(Dataset records)

Segment Open

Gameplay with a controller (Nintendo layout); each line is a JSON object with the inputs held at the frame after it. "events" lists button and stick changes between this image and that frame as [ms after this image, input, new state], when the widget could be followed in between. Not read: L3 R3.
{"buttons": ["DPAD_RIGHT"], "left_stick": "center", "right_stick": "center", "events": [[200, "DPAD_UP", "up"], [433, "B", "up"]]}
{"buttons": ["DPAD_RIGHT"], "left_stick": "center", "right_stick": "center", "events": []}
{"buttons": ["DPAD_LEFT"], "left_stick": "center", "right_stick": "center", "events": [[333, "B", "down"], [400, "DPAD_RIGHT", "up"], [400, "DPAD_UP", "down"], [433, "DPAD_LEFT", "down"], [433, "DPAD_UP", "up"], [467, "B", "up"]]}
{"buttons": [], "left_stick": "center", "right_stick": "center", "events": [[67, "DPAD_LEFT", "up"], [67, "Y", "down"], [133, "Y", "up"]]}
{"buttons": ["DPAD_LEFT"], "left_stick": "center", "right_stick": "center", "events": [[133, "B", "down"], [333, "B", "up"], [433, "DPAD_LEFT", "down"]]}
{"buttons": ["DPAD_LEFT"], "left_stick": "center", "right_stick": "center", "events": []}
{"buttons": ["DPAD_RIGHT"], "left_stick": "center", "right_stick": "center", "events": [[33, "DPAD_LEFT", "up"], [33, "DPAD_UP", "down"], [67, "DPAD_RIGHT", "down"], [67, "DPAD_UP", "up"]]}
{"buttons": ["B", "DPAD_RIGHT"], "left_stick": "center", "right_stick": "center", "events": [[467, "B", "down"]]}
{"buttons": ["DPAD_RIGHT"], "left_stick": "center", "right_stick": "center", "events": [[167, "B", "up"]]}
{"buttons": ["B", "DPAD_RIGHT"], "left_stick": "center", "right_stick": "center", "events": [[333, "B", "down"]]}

Segment Closed

_What the task asks:_ Every entry above must appear again in the reply, exactly as it stands.

_Result of the task:_
Gameplay with a controller (Nintendo layout); each line is a JSON object with the inputs held at the frame after it. "events" lists button and stick changes between this image and that frame as [ms after this image, input, new state], when the widget could be followed in between. Not read: L3 R3.
{"buttons": ["DPAD_RIGHT"], "left_stick": "center", "right_stick": "center", "events": [[200, "DPAD_UP", "up"], [433, "B", "up"]]}
{"buttons": ["DPAD_RIGHT"], "left_stick": "center", "right_stick": "center", "events": []}
{"buttons": ["DPAD_LEFT"], "left_stick": "center", "right_stick": "center", "events": [[333, "B", "down"], [400, "DPAD_RIGHT", "up"], [400, "DPAD_UP", "down"], [433, "DPAD_LEFT", "down"], [433, "DPAD_UP", "up"], [467, "B", "up"]]}
{"buttons": [], "left_stick": "center", "right_stick": "center", "events": [[67, "DPAD_LEFT", "up"], [67, "Y", "down"], [133, "Y", "up"]]}
{"buttons": ["DPAD_LEFT"], "left_stick": "center", "right_stick": "center", "events": [[133, "B", "down"], [333, "B", "up"], [433, "DPAD_LEFT", "down"]]}
{"buttons": ["DPAD_LEFT"], "left_stick": "center", "right_stick": "center", "events": []}
{"buttons": ["DPAD_RIGHT"], "left_stick": "center", "right_stick": "center", "events": [[33, "DPAD_LEFT", "up"], [33, "DPAD_UP", "down"], [67, "DPAD_RIGHT", "down"], [67, "DPAD_UP", "up"]]}
{"buttons": ["B", "DPAD_RIGHT"], "left_stick": "center", "right_stick": "center", "events": [[467, "B", "down"]]}
{"buttons": ["DPAD_RIGHT"], "left_stick": "center", "right_stick": "center", "events": [[167, "B", "up"]]}
{"buttons": ["B", "DPAD_RIGHT"], "left_stick": "center", "right_stick": "center", "events": [[333, "B", "down"]]}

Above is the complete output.